In the past, the government has been fine with this because whoever receives the interest payments pays taxes on that interest they earn. Still, what the government also has done is create an incentive.

“The corporate interest deduction makes it less expensive for companies to borrow,” said Jaret Seiberg, a financial policy analyst at Cowen. “By making debt less expensive, it becomes more attractive.”

So it’s no surprise that some businesses borrow not just because they need to borrow, but to cut their tax bills.

“The system is now biased in favor of debt,” said Eric Toder, with the Urban-Brookings Tax Policy Center.

Some businesses are very clever about how they use this tax break. A multinational corporation with a foreign affiliate can borrow from itself, Greenberg pointed out. If that affiliate is based in a low-tax foreign country like Ireland, the company not only gets a tax break for borrowing from itself, but it gets another another tax savings because the interest income is taxed at a lower rate than in the United States.

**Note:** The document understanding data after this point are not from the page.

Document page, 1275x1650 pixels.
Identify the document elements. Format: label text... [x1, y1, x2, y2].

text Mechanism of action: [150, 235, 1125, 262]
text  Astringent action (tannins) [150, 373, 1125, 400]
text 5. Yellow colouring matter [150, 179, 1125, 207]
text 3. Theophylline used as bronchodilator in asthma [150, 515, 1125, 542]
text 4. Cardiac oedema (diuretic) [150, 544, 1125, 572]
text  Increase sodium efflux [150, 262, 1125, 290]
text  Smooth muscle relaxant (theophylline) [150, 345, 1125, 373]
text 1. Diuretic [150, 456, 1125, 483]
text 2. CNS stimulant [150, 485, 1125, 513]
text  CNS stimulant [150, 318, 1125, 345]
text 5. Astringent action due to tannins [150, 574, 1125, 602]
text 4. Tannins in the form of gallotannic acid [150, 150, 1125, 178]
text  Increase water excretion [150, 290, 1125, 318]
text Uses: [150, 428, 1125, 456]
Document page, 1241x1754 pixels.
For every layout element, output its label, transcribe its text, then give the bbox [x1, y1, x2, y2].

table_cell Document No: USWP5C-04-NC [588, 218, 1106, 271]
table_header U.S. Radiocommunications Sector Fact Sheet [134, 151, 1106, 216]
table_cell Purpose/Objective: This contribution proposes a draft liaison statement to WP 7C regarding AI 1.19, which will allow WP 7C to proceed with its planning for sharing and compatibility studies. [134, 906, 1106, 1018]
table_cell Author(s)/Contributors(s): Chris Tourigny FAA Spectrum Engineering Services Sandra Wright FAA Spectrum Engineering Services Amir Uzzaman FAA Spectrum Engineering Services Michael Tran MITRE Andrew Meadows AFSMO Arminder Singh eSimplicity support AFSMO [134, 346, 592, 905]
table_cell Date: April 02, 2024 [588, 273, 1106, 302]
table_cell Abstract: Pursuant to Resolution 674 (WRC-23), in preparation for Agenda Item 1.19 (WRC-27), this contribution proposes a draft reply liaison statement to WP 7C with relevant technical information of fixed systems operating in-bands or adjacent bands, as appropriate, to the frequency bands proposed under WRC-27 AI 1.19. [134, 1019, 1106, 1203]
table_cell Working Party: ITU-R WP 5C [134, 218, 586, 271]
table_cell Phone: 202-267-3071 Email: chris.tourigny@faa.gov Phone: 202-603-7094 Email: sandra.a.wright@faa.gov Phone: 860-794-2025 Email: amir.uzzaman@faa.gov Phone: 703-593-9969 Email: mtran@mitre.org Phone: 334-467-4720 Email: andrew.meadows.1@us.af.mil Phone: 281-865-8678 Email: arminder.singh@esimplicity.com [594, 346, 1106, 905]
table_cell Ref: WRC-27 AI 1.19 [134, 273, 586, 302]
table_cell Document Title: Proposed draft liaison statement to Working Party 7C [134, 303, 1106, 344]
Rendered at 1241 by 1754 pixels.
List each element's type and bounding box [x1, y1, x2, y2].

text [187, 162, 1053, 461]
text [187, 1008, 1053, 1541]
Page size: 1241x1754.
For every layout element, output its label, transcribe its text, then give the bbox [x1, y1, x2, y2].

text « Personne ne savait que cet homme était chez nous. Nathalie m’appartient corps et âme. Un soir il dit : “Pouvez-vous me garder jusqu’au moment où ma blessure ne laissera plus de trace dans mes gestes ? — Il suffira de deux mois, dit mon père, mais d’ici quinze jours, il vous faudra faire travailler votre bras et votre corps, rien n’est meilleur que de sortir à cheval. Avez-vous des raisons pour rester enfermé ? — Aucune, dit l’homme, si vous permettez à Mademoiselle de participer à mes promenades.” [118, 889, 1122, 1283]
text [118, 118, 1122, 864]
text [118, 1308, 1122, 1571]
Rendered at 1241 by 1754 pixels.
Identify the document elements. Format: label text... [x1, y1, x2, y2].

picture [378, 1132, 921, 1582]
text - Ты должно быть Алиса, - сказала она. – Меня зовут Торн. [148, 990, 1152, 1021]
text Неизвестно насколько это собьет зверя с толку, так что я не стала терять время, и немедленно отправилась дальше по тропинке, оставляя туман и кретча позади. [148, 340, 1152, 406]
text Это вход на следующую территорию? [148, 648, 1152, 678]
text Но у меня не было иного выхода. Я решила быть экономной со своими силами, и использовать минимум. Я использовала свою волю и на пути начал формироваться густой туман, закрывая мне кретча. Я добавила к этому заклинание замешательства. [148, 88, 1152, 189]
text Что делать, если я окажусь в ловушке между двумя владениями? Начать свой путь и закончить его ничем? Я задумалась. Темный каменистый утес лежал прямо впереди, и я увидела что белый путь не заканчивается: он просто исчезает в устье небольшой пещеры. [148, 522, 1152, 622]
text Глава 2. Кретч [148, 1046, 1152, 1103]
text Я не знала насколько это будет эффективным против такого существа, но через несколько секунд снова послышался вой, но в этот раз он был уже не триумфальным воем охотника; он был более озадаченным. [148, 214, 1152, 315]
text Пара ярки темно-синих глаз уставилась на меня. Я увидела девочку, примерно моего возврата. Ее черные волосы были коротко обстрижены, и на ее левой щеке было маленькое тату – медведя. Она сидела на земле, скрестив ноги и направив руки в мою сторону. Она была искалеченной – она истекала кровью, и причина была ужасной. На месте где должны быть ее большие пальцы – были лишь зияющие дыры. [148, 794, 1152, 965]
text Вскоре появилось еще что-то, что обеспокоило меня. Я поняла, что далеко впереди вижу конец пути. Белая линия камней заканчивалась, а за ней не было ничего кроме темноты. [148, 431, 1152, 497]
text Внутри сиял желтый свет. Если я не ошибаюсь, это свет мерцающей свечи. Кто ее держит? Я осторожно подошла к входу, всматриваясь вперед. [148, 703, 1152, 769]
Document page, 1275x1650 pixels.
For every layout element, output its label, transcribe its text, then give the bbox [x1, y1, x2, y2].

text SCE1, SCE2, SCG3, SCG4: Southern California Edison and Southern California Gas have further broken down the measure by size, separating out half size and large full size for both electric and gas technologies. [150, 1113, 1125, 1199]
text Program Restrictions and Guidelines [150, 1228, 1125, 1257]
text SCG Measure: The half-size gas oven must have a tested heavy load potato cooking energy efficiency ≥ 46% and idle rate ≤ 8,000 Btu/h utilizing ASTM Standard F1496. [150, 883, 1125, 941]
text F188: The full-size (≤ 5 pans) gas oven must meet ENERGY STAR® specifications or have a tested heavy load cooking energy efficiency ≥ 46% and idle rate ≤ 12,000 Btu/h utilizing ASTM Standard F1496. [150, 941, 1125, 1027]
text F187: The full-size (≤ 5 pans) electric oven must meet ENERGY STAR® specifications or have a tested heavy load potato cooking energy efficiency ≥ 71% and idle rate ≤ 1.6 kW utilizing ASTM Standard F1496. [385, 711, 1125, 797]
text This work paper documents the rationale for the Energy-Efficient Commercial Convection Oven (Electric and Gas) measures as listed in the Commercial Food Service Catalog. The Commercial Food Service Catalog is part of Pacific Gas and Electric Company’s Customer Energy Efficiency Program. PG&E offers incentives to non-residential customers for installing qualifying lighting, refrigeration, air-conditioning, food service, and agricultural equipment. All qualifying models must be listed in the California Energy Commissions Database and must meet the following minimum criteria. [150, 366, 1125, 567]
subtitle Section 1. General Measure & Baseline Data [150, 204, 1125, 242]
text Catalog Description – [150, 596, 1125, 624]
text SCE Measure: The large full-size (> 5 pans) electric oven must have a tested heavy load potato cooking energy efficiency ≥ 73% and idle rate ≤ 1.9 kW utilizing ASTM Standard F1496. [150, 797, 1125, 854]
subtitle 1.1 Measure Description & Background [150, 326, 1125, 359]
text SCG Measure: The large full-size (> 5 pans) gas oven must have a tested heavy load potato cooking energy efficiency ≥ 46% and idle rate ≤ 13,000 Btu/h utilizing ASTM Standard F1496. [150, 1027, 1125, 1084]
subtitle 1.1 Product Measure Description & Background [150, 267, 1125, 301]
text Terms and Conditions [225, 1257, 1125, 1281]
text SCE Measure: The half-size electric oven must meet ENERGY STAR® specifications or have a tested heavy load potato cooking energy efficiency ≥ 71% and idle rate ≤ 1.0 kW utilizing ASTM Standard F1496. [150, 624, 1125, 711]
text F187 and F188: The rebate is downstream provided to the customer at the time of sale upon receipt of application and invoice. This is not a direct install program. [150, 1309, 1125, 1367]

Does every company do this? No. But “as far as we can tell, it’s a pretty common practice,” Greenberg said.

The idea of limiting the corporate interest deductions would close loopholes like this. It would also save the government as much as $1.5 trillion over a decade if it is completely eliminated. But that’s going to be politically difficult.

“Groups are going to fight hard,” Cowen’s Sieberg said. “Auto dealers, which rely on debt to finance inventory … farmers, who borrow heavily for both the costs of planning as well as to buy land … banks whose whole business is borrowing money to lend it.”